▸ **Provided entries**:
# # # # # # #

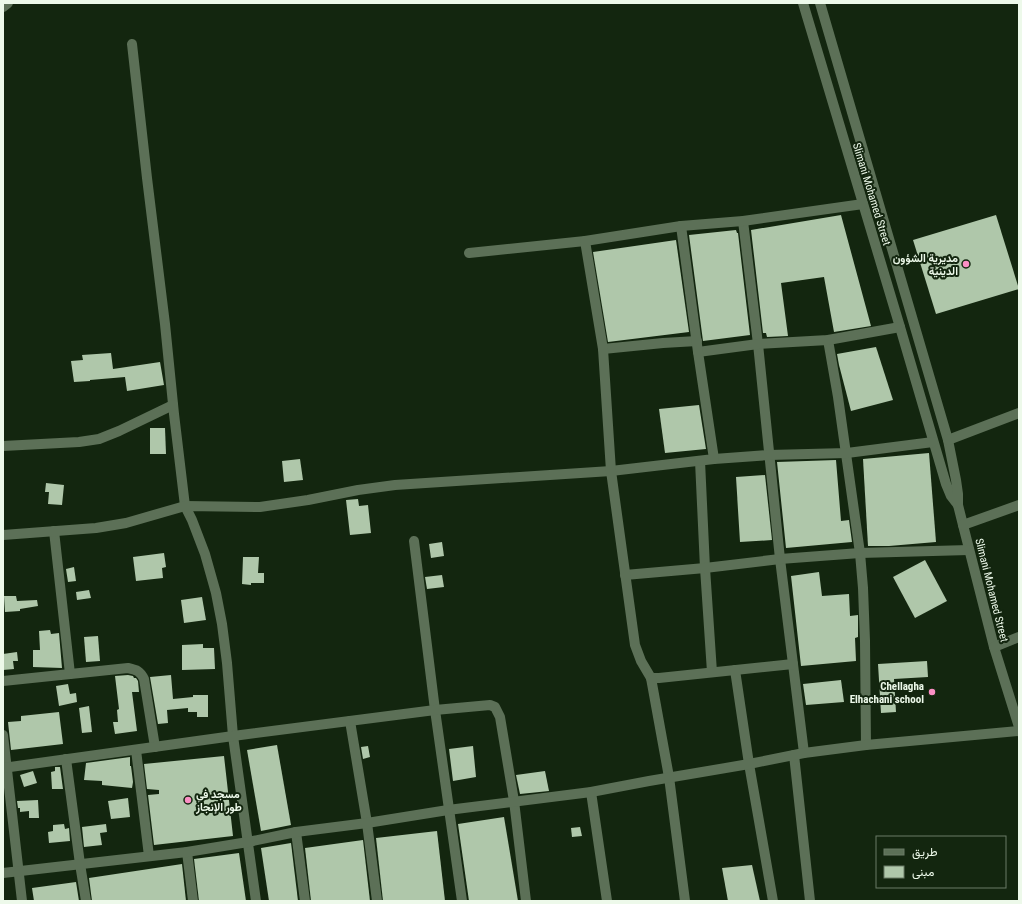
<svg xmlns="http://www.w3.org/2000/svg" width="1022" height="904" viewBox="0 0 1022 904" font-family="'Roboto Condensed',Vazirmatn,sans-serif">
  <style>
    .building { fill: #afc7aa }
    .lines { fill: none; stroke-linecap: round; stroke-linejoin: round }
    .minor { stroke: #5c7057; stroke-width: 10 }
    .poi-dot { fill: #fb8fc4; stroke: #13260f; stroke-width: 1.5 }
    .labels { text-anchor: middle; stroke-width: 4; stroke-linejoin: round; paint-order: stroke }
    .street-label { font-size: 11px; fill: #edf9ea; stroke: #13260f }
    .poi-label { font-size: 11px; font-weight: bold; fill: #edf9ea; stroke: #13260f; text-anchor: end }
  </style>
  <rect width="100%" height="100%" fill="#13260f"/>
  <!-- building -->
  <g class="building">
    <path d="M841,215L871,326L834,332L824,277L781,283L788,336L767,337L766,333H763L751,230Z"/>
    <path d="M996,215L1019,289L936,314L913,240Z"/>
    <path d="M736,230L737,233H738L750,335L703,341L689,235Z"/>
    <path d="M676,240L689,332L608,342L593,252Z"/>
    <path d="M876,347L893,400L851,411L839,365L837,354Z"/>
    <path d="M111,353L113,369L160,362L164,385L127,391L125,377L90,380V381L74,382L71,361L83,360L82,355Z"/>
    <path d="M699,405L706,449L665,453L659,409Z"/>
    <path d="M150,428H165L166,454H150Z"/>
    <path d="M929,453L936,542L889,546H868L863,459Z"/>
    <path d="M300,459L303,480L284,482L282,461Z"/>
    <path d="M836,460L841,521L849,520L852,542L786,548L777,462Z"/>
    <path d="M765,475L772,540L740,542L736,477Z"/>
    <path d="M46,483L64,485L62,505L48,504L49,492H45Z"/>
    <path d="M358,499L359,506L368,505L371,533L350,535L346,500Z"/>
    <path d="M442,542L444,556L431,558L429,544Z"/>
    <path d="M164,553L166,567L162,568L163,578L136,581L133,557Z"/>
    <path d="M243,557H259L258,573H264V583H251V585L242,584Z"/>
    <path d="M925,560L947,601L915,618L893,577Z"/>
    <path d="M74,567L76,581L68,582L66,569Z"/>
    <path d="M819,572L822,596L849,594L850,616L858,615V637L855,638L856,661L801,666L791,576Z"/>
    <path d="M442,575L444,587L427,589L425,577Z"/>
    <path d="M89,590L91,598L77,600L76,592Z"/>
    <path d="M4,596H16L17,601L37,600L38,606L20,609V611L5,612Z"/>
    <path d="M202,597L206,620L184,623L181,600Z"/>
    <path d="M50,630L51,634L59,633L62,668L33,667V650H40L39,631Z"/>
    <path d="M98,636L100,661L86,662L84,637Z"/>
    <path d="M203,644V648H214L215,669L182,670V645Z"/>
    <path d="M17,652L18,661H13L14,669L3,670V654Z"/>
    <path d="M927,661L928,677L894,679L896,712L881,713L878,664Z"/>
    <path d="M128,675L133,676L134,678H136L138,681L139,692H132L137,731L115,734L113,722H118L117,710L119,709L115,676Z"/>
    <path d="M171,675L173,699L193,697V695H208V717H197V712H188V708L167,710L168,723L158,724L150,677Z"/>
    <path d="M841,680L844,702L806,705L803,684Z"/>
    <path d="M68,684L70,694L76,693L77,702L59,706L56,686Z"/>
    <path d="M89,706L92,732L82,733L79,708Z"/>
    <path d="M59,712L63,744L11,750L8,722L21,721V716Z"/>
    <path d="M277,745L291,825L261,831L247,750Z"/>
    <path d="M368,746L370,757L363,759L361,747Z"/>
    <path d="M473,746L476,777L453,781L449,749Z"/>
    <path d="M224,756L233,836L154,845L148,795L159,794V790L147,789L144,764Z"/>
    <path d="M130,757V766H131L133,782L132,788L102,785V781L84,780L86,763Z"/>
    <path d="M55,767H60L63,789H52L51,772L55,771Z"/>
    <path d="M33,771L37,783L24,787L20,775Z"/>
    <path d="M545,771L549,791L520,794L516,775Z"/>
    <path d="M128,798L130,817L111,819L108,801Z"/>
    <path d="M38,800L39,818H29V811L20,812V808H18L17,801Z"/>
    <path d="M504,817L518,901H469L458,824Z"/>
    <path d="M64,824L65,829L69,828L70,841L49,843L48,832L53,831V825Z"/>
    <path d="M106,824L107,832L100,833L102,845L84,847L82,827Z"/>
    <path d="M580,827L582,836L572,837L571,828Z"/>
    <path d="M437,831L445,901H383L376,838Z"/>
    <path d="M363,840L370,901H311L305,848Z"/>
    <path d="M291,843L298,901H269L261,848Z"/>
    <path d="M239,853L246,901H199L194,859Z"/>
    <path d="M182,864L186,901H92L89,878Z"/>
    <path d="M752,865L760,901H728L722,868Z"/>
    <path d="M76,882L79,901H34L32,888Z"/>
  </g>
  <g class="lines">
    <!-- minor -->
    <g class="minor">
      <path d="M803,3L900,327L946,484L951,496L958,505"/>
      <path d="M820,3L948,440L956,480L958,494V505L963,525L994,647L1019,727"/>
      <path d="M3,7L8,3"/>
      <path d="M132,44L147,178L165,324L174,414L185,506L192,520L205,554L216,593L222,624L227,663L233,736L256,901"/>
      <path d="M743,221L758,344L780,559L804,753"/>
      <path d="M469,253L585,241"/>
      <path d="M828,340L838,397L860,553L863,588L865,641L866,745"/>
      <path d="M603,349L663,343L697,341"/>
      <path d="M698,352L758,344L828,340L900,327"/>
      <path d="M948,440L1019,413"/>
      <path d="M3,446L79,442L99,439L119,431L173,405"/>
      <path d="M714,459L769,455L847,453L933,442"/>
      <path d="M700,461L705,568L712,672"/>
      <path d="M963,525L1019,505"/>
      <path d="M54,531L70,674"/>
      <path d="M3,535L96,528L126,523L185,506L260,507L308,500L358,490L395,485L611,471L714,459L698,352L681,226"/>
      <path d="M414,541L435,710L462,901"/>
      <path d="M625,575L705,568L780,559L860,553L969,550"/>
      <path d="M994,647L1019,637"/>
      <path d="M793,664L659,678H651L641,661L635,645L611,471L603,349L585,241L681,226L743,221L863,204"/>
      <path d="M735,670L749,764L773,901"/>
      <path d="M651,678L669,777L685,901"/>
      <path d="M3,681L128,668C137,670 140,671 144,679L155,747"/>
      <path d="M350,721L367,823L377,901"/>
      <path d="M3,735L22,901"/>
      <path d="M136,750L149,856"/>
      <path d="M794,755L810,901"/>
      <path d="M66,759L80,864L86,901"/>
      <path d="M3,768L233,736L435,710L490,705L495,707L500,717L514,801L526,901"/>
      <path d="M591,792L607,901"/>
      <path d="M296,832L305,901"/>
      <path d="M187,852L193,901"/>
      <path d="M3,873L187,852L248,842L296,832L367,823L448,810L591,792L649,781L749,764L804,753L866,745L1019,731"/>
    </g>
  </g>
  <!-- markers -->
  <g class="poi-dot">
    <circle cx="966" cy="264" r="4"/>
    <circle cx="932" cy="692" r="4"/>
    <circle cx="188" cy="800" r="4"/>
  </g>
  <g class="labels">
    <!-- street labels -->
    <g class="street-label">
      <text transform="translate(872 194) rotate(73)" y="4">Slimani Mohamed Street</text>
      <text transform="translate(992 590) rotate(76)" y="4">Slimani Mohamed Street</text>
    </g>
    <!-- poi labels -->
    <g class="poi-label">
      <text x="958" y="262">مديرية الشؤون<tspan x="958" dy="13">الدينية</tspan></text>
      <text x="924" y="690">Chellagha<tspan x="924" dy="13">Elhachani school</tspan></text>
      <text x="196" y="798" text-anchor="start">مسجد في<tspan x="196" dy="13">طور الإنجاز</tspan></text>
    </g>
  </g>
  <!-- border -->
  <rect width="1022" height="904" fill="none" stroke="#edf9ea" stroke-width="8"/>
  <!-- legend -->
  <rect x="876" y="836" width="130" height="52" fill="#13260f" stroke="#6a7a67"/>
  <rect x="884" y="849" width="20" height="6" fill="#5c7057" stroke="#6a7a67"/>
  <text x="912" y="856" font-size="12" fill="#edf9ea">طريق</text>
  <rect x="884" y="866" width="20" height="12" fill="#afc7aa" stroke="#6a7a67"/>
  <text x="912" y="876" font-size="12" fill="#edf9ea">مبنى</text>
</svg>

# # # # # # #

For every line of the records that has the word "class" in it, make a copy.

▸ **Solution for this task**:
  <g class="building">
  <g class="lines">
    <g class="minor">
  <g class="poi-dot">
  <g class="labels">
    <g class="street-label">
    <g class="poi-label">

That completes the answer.